* [HOW TO COMPLETE THIS TASK]:
Make an exact copy of the records, with the images left out.

Stored data entries:
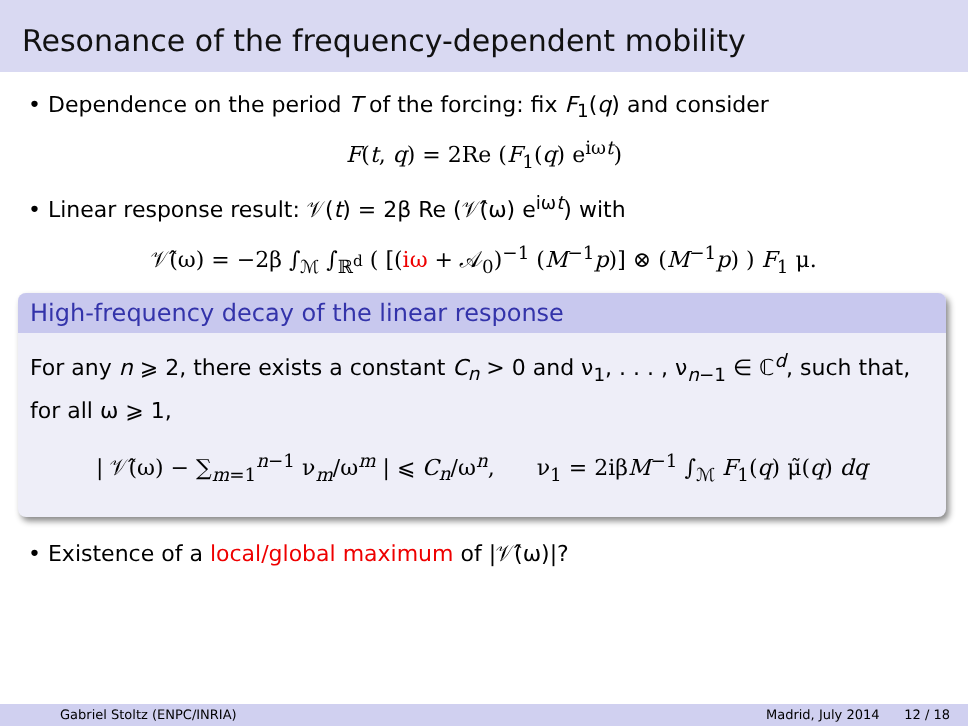Resonance of the frequency-dependent mobility
• Dependence on the period T of the forcing: fix F<sub>1</sub>(q) and consider
F(t, q) = 2Re (F<sub>1</sub>(q) e<sup>iωt</sup>)
• Linear response result: 𝒱(t) = 2β Re (𝒱̂(ω) e<sup>iωt</sup>) with
𝒱̂(ω) = −2β ∫<sub>ℳ</sub> ∫<sub>ℝ<sup>d</sup></sub> ( [(iω + 𝒜<sub>0</sub>)<sup>−1</sup> (M<sup>−1</sup>p)] ⊗ (M<sup>−1</sup>p) ) F<sub>1</sub> μ.
High-frequency decay of the linear response
For any n ⩾ 2, there exists a constant C<sub>n</sub> > 0 and ν<sub>1</sub>, . . . , ν<sub>n−1</sub> ∈ ℂ<sup>d</sup>, such that, for all ω ⩾ 1,
| 𝒱̂(ω) − ∑<sub>m=1</sub><sup>n−1</sup> ν<sub>m</sub>/ω<sup>m</sup> | ⩽ C<sub>n</sub>/ω<sup>n</sup>, ν<sub>1</sub> = 2iβM<sup>−1</sup> ∫<sub>ℳ</sub> F<sub>1</sub>(q) μ̃(q) dq
• Existence of a local/global maximum of |𝒱̂(ω)|?
Gabriel Stoltz (ENPC/INRIA) Madrid, July 2014 12 / 18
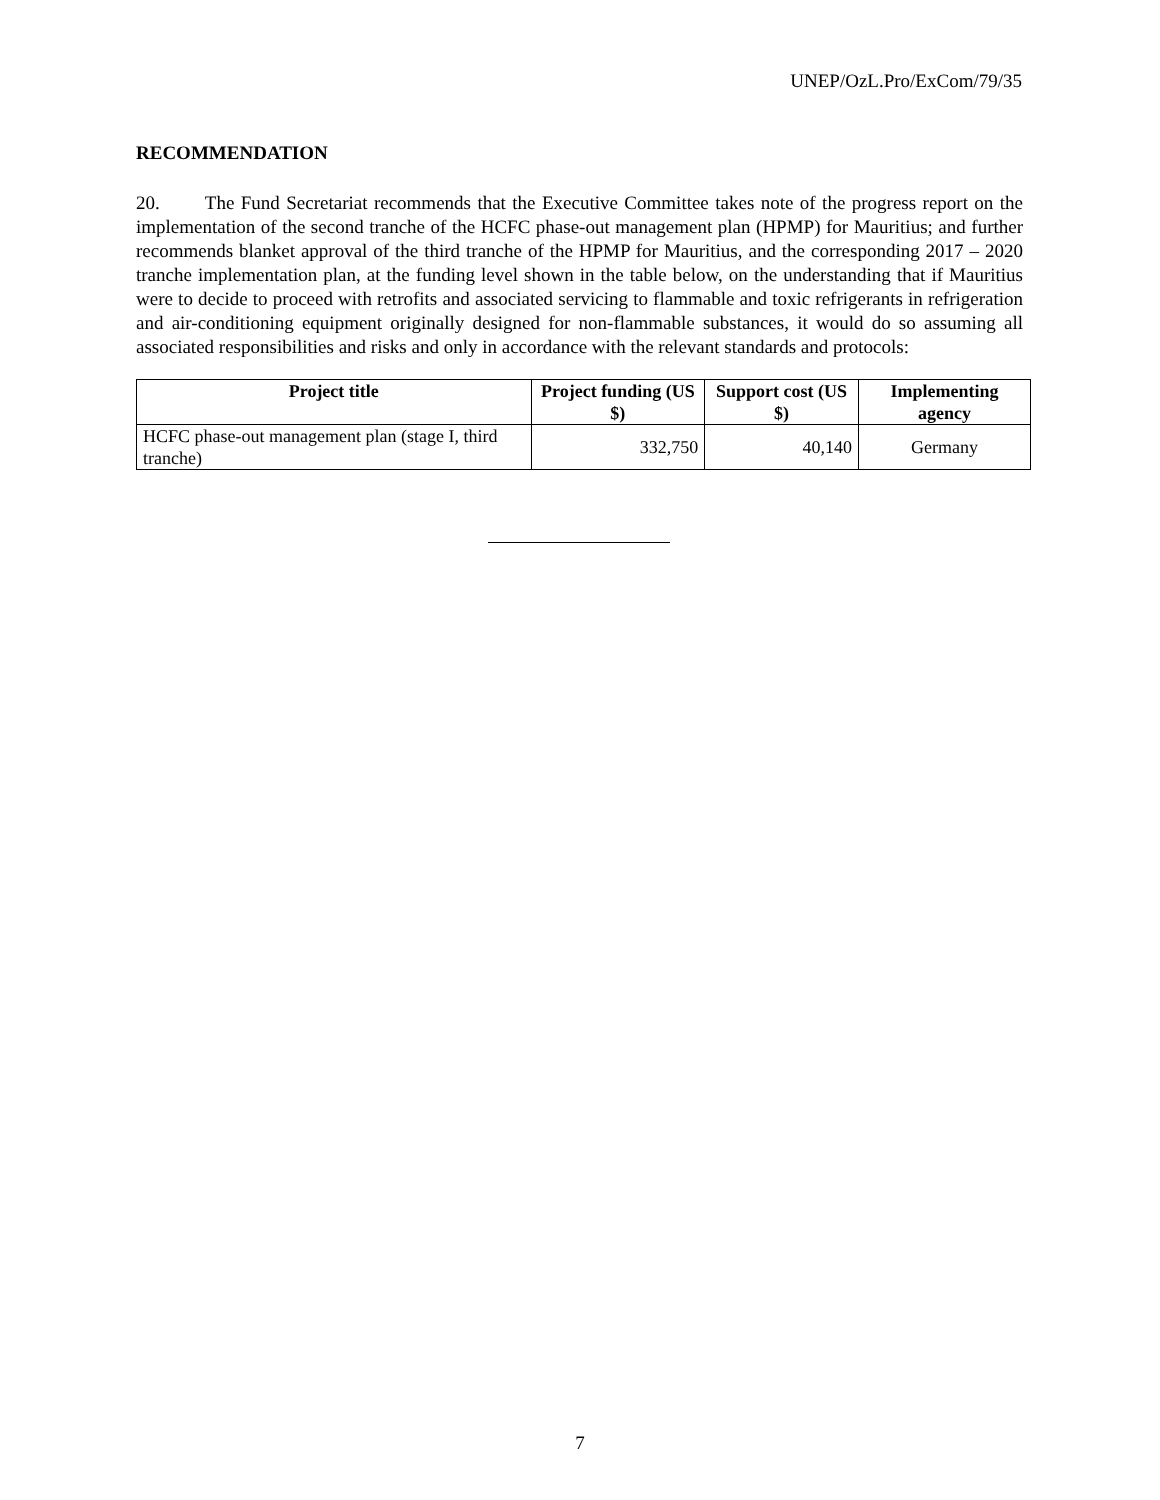UNEP/OzL.Pro/ExCom/79/35
RECOMMENDATION
20. The Fund Secretariat recommends that the Executive Committee takes note of the progress report on the implementation of the second tranche of the HCFC phase-out management plan (HPMP) for Mauritius; and further recommends blanket approval of the third tranche of the HPMP for Mauritius, and the corresponding 2017 – 2020 tranche implementation plan, at the funding level shown in the table below, on the understanding that if Mauritius were to decide to proceed with retrofits and associated servicing to flammable and toxic refrigerants in refrigeration and air-conditioning equipment originally designed for non-flammable substances, it would do so assuming all associated responsibilities and risks and only in accordance with the relevant standards and protocols:
| Project title | Project funding (US $) | Support cost (US $) | Implementing agency |
| --- | --- | --- | --- |
| HCFC phase-out management plan (stage I, third tranche) | 332,750 | 40,140 | Germany |
7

* [ANSWER SECTION]:
Resonance of the frequency-dependent mobility
• Dependence on the period T of the forcing: fix F<sub>1</sub>(q) and consider
F(t, q) = 2Re (F<sub>1</sub>(q) e<sup>iωt</sup>)
• Linear response result: 𝒱(t) = 2β Re (𝒱̂(ω) e<sup>iωt</sup>) with
𝒱̂(ω) = −2β ∫<sub>ℳ</sub> ∫<sub>ℝ<sup>d</sup></sub> ( [(iω + 𝒜<sub>0</sub>)<sup>−1</sup> (M<sup>−1</sup>p)] ⊗ (M<sup>−1</sup>p) ) F<sub>1</sub> μ.
High-frequency decay of the linear response
For any n ⩾ 2, there exists a constant C<sub>n</sub> > 0 and ν<sub>1</sub>, . . . , ν<sub>n−1</sub> ∈ ℂ<sup>d</sup>, such that, for all ω ⩾ 1,
| 𝒱̂(ω) − ∑<sub>m=1</sub><sup>n−1</sup> ν<sub>m</sub>/ω<sup>m</sup> | ⩽ C<sub>n</sub>/ω<sup>n</sup>, ν<sub>1</sub> = 2iβM<sup>−1</sup> ∫<sub>ℳ</sub> F<sub>1</sub>(q) μ̃(q) dq
• Existence of a local/global maximum of |𝒱̂(ω)|?
Gabriel Stoltz (ENPC/INRIA) Madrid, July 2014 12 / 18
UNEP/OzL.Pro/ExCom/79/35
RECOMMENDATION
20. The Fund Secretariat recommends that the Executive Committee takes note of the progress report on the implementation of the second tranche of the HCFC phase-out management plan (HPMP) for Mauritius; and further recommends blanket approval of the third tranche of the HPMP for Mauritius, and the corresponding 2017 – 2020 tranche implementation plan, at the funding level shown in the table below, on the understanding that if Mauritius were to decide to proceed with retrofits and associated servicing to flammable and toxic refrigerants in refrigeration and air-conditioning equipment originally designed for non-flammable substances, it would do so assuming all associated responsibilities and risks and only in accordance with the relevant standards and protocols:
| Project title | Project funding (US $) | Support cost (US $) | Implementing agency |
| --- | --- | --- | --- |
| HCFC phase-out management plan (stage I, third tranche) | 332,750 | 40,140 | Germany |
7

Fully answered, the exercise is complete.